Treasury Secretary Scott Bessent and Federal Reserve Chair Jerome Powell have summoned the leaders of the nation's largest financial institutions to an urgent, short-notice meeting to address concerns about potential cyber risks posed by Anthropic's unreleased Mythos AI model and similar advanced models. The gathering at the Treasury's headquarters in Washington marks another sign that federal regulators now view a new class of highly capable AI systems as a top-tier systemic risk for the financial industry.
According to Bloomberg, officials convened the meeting to ensure that major banks are aware of the risks associated with Anthropic's latest model and are taking defensive precautions. The concerns center on Mythos, which Anthropic says is capable of identifying and exploiting vulnerabilities across every major operating system and web browser when directed by a user. In its own technical write-up, Anthropic said the model also proved capable of autonomously discovering many vulnerabilities during testing, including exploit chains that were previously the sort of work associated with expert offensive security researchers.
Anthropic's security team said Mythos was able to compromise a web browser so that a malicious site could read sensitive data from another website, such as a victim's bank. The company also described the model as capable of autonomously identifying zero-day vulnerabilities and, in some cases, turning them into working exploits without human intervention after an initial prompt. Anthropic said it found the model's capabilities had emerged as a downstream effect of broader gains in code generation, reasoning, and autonomy, rather than from explicit training for offensive cyber tasks.
Powell's participation underscored that the matter is being treated as a systemic issue, not a narrow industry concern. Many of the executives were already in Washington for a meeting of the Financial Services Forum, an advocacy group made up of the country's largest lenders. Bloomberg reports that CEOs from Goldman Sachs, Morgan Stanley, Citigroup, Bank of America, and Wells Fargo attended, while JPMorgan's Jamie Dimon was unable to attend.
Anthropic has responded by restricting Mythos to a small group of major technology and finance firms through its Project Glasswing initiative. The group includes Apple, Amazon, and JPMorgan, and is intended to help secure critical systems before models with similar capabilities become more broadly available. Anthropic said it does not plan to make Mythos generally available at this time.

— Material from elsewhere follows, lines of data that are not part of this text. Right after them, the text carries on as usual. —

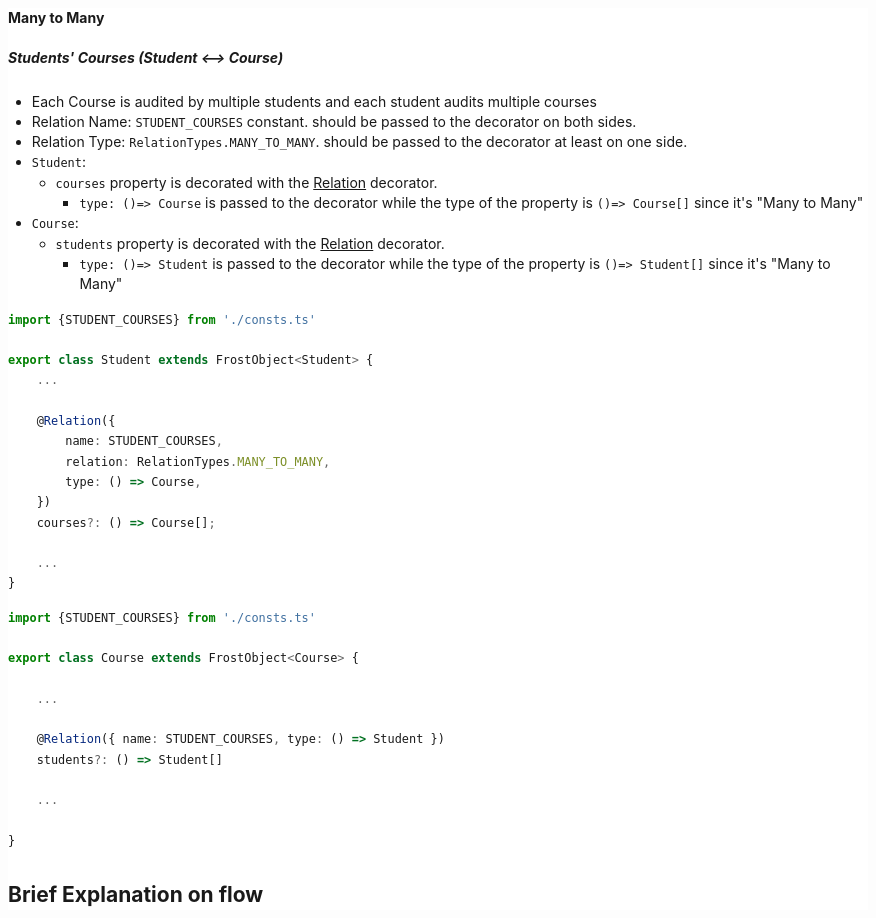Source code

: #### Many to Many

##### Students' Courses (Student <--> Course)

- Each Course is audited by multiple students and each student audits multiple courses
- Relation Name: `STUDENT_COURSES` constant. should be passed to the decorator on both sides.
- Relation Type: `RelationTypes.MANY_TO_MANY`. should be passed to the decorator at least on one side.
- `Student`:
  - `courses` property is decorated with the [Relation](/api/decorators/Relation) decorator.
    - `type: ()=> Course` is passed to the decorator while the type of the property is `()=> Course[]` since it's "Many to Many"
- `Course`:
  - `students` property is decorated with the [Relation](/api/decorators/Relation) decorator.
    - `type: ()=> Student` is passed to the decorator while the type of the property is `()=> Student[]` since it's "Many to Many"
  

```typescript title='src/database/student.ts'
import {STUDENT_COURSES} from './consts.ts'

export class Student extends FrostObject<Student> {
    ...
    
    @Relation({
        name: STUDENT_COURSES,
        relation: RelationTypes.MANY_TO_MANY,
        type: () => Course,
    })
    courses?: () => Course[];

    ...
}

```

```typescript title='src/database/course.ts'
import {STUDENT_COURSES} from './consts.ts'

export class Course extends FrostObject<Course> {

    ...

    @Relation({ name: STUDENT_COURSES, type: () => Student })
    students?: () => Student[]

    ...

}

```

## Brief Explanation on flow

The move also puts fresh attention on the security implications of increasingly autonomous software tools. Apple has recently embraced AI-assisted development, including with Xcode 26.3, while continuing to issue urgent fixes for real-world threats such as its recent iOS 18.7.7 security update. Anthropic's Mythos findings highlight how the same advances making AI more useful for defenders and developers could also sharply increase the speed and scale of offensive cyber activity.
Other regulators are moving as well. Bloomberg says the Bank of Canada met Friday with major financial firms to discuss the cybersecurity implications of Mythos, and the Bank of England is preparing its own meeting with banking and insurance executives.